## WORK TO COMPLETE
a) Using the passage about UBASIC, decide whether each statement agrees with it: (i) UBASIC works with integers of up to 2600 digits; (ii) APRT-CLE can test the primality of numbers of up to 1000 digits; (iii) ECMX has found a 30-digit factor. For each statement, answer yes or no and quote the words of the passage that decide it.
b) The passage about UBASIC says that UBASIC can redefine function keys. According to the passage, why would a user do this?
c) List every kind of cross reference that the passage about UBASIC says the editor can show.
Segment Start: EXCERPTED PASSAGE
BASIC interpreter program

UBASIC is a freeware BASIC interpreter for MS-DOS and Windows written by Yuji Kida at Rikkyo University in Japan. It is specialized for number theory, primality testing, factoring, and integers up to 2600 digits. The help files have articles and lessons for beginners.

==Features==
UBASIC has a built-in on-line editor with several aids for debugging. It can show cross references to calling lines, lines containing a variable, and lists of variables/arrays. It can renumber lines, change variable names, and append additional programs. It can trace, single step, and time by milliseconds to help determine the fastest way to do highly repetitive sections. It can redefine function keys, either to provide an easy one-keypress function or to prevent a standard function from being accidentally used when it shouldn't. It can shell to DOS or execute a DOS command. It can convert between single-byte character set and double-byte character set, but to have much use for this, the host computer would likely need an aware operating system. Documents may be added to or modified in UBHELP.HLP.

Primality testing with APRT-CLE (to 884 digits) (it is best to run this under UBASIC version 8.8F or later): 500 digits said to take 5 hours on a PP-200, 150 digits takes about 16 minutes on a 486-100, about 2¼ minutes on a K6@233; 250 digits takes about 13½ minutes on a K6@233. Recent machines can be up to 10 times faster. APRT-CLE is often the algorithm of choice for testing primality of integers within its range.

Factoring with programs such as ECMX is quite fast. It can find factors with the number of digits in the low-20s fairly easily, mid-20s somewhat less easily, and upper-20s with lower chance of success. It has found a 30-digit factor. (Finding factors with the elliptic curve method is always chancy for larger factors. The greater the number of curves that are tested the greater the chances of success, but the number needed (on average, one can sometimes get lucky or unlucky) increases rapidly with the size of factors. It is always best to use the fastest machine available. ECMX uses the accepted standards for limits of when to stop working with one curve and switch to the next. It has preliminary primality testing, finding small factors, and powers.
Segment End: EXCERPTED PASSAGE
Segment Start: DATASET SECTION
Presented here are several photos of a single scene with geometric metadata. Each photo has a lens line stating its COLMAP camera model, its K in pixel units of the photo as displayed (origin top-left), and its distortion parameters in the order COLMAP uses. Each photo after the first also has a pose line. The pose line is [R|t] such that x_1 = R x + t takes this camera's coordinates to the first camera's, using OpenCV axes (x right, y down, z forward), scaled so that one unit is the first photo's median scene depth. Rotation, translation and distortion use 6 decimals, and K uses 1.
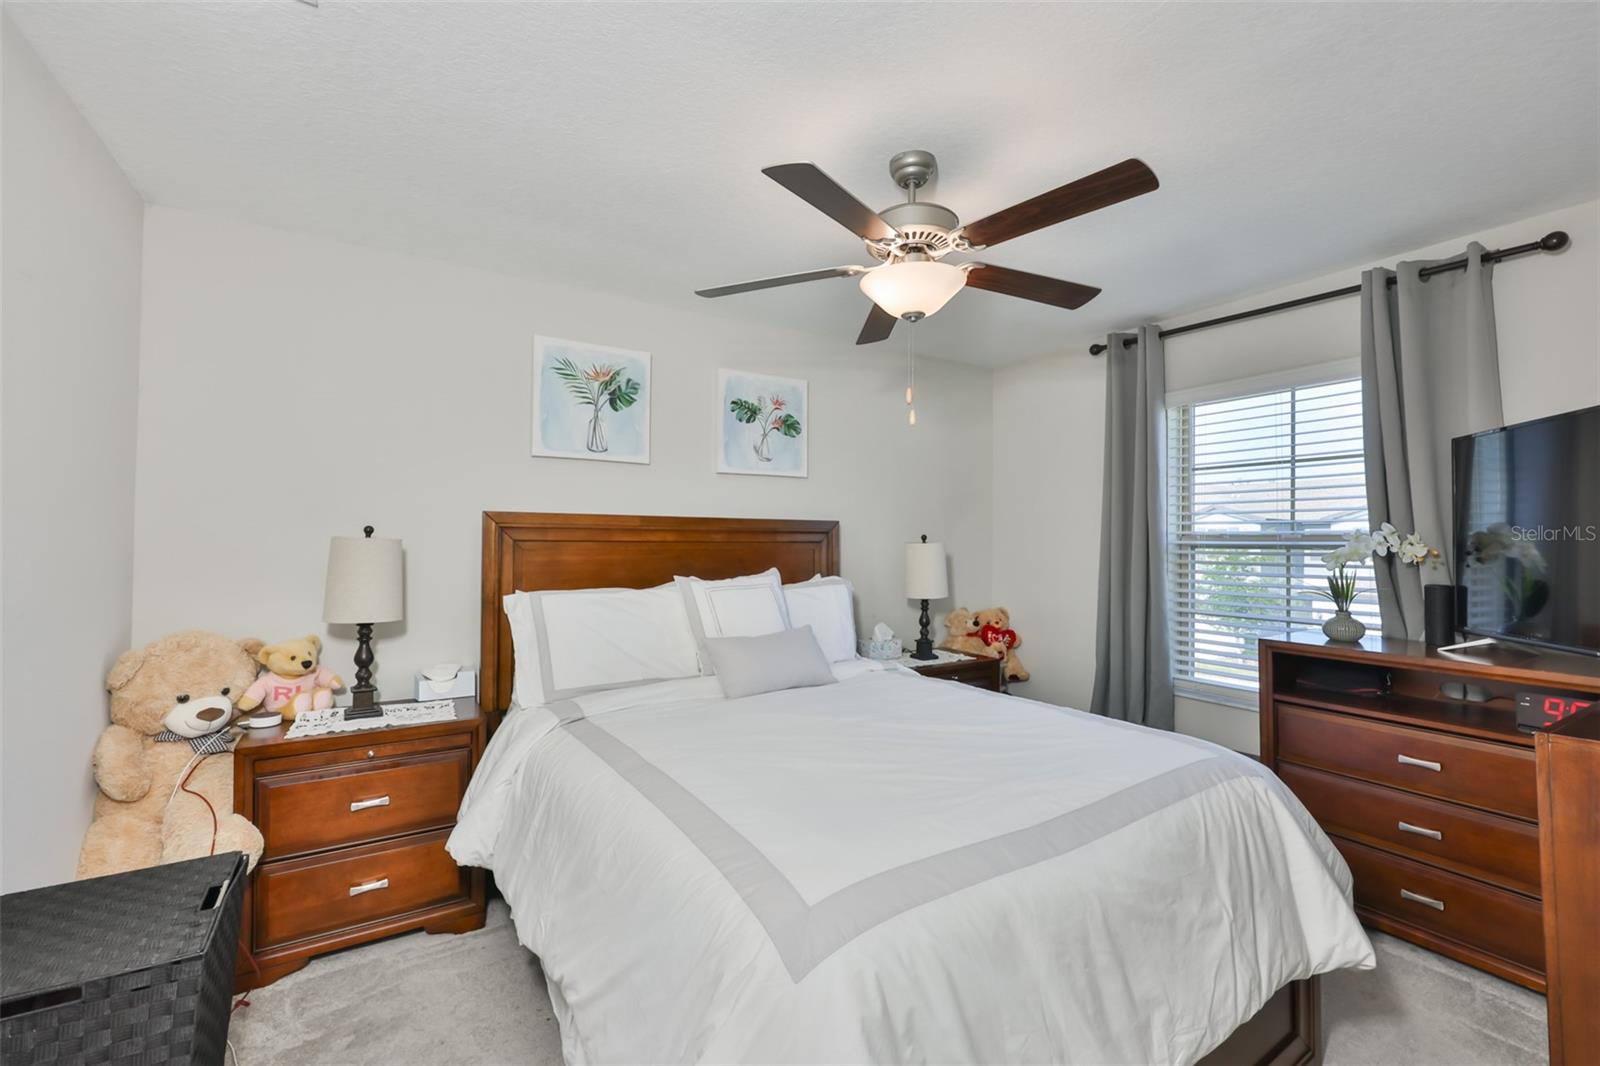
lens RADIAL K [[671.6, 0, 804.6], [0, 671.6, 525.1], [0, 0, 1]] dist [-0.001689, 0.000187]
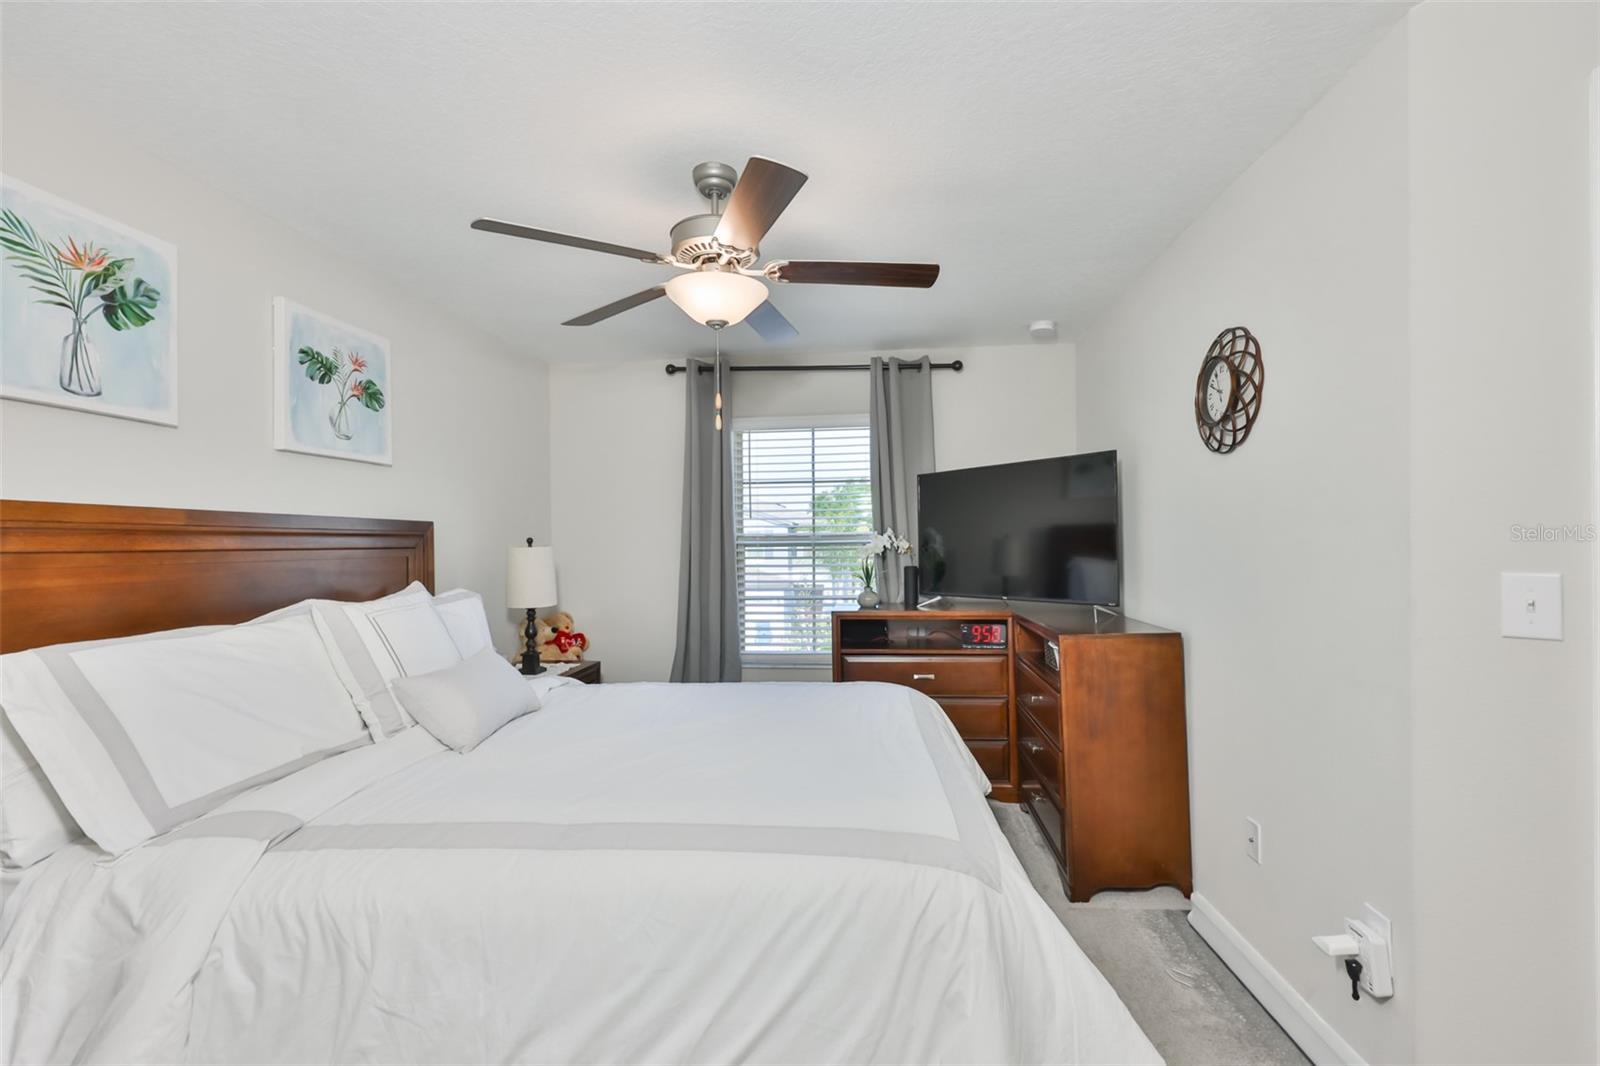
Segment End: DATASET SECTION
## EXPECTED RESULTS
a)
(i) Yes: "integers up to 2600 digits"
(ii) No: "Primality testing with APRT-CLE (to 884 digits)"
(iii) Yes: "It has found a 30-digit factor."

b) A user might redefine a function key to provide an easy one-keypress function. A user might also do it to prevent a standard function from being used by accident when it shouldn't be.

c)
- Calling lines
- Lines containing a variable
- Lists of variables/arrays